Exercise aim: Among the records that follow, set down only the lines from the one containing "Ohio State University" to the one containing "aussian-beta ensemble'' has", both included, exactly.

___ Dataset records ___

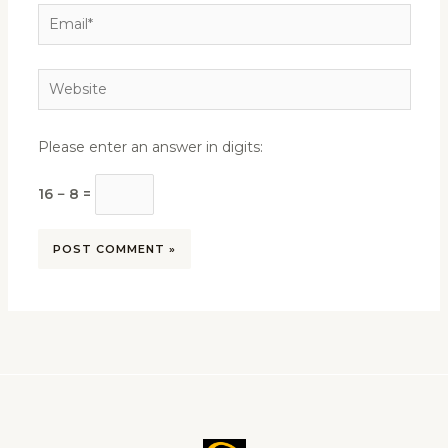
Email*
Website
Please enter an answer in digits:
16 − 8 =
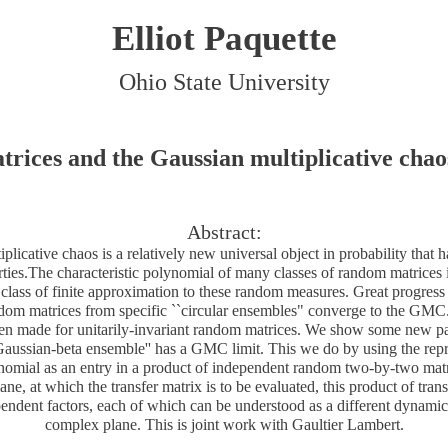
Elliot Paquette
Ohio State University
ices and the Gaussian multiplicative chaos
Abstract:
licative chaos is a relatively new universal object in probability that 
ties.The characteristic polynomial of many classes of random matrices 
e class of finite approximation to these random measures. Great progres
dom matrices from specific ``circular ensembles" converge to the GMC
en made for unitarily-invariant random matrices. We show some new par
aussian-beta ensemble'' has a GMC limit. This we do by using the repre
ynomial as an entry in a product of independent random two-by-two matr
ne, at which the transfer matrix is to be evaluated, this product of trans
pendent factors, each of which can be understood as a different dynamic
complex plane. This is joint work with Gaultier Lambert.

___

Response for this exercise:
Ohio State University
ices and the Gaussian multiplicative chaos
Abstract:
licative chaos is a relatively new universal object in probability that 
ties.The characteristic polynomial of many classes of random matrices 
e class of finite approximation to these random measures. Great progres
dom matrices from specific ``circular ensembles" converge to the GMC
en made for unitarily-invariant random matrices. We show some new par
aussian-beta ensemble'' has a GMC limit. This we do by using the repre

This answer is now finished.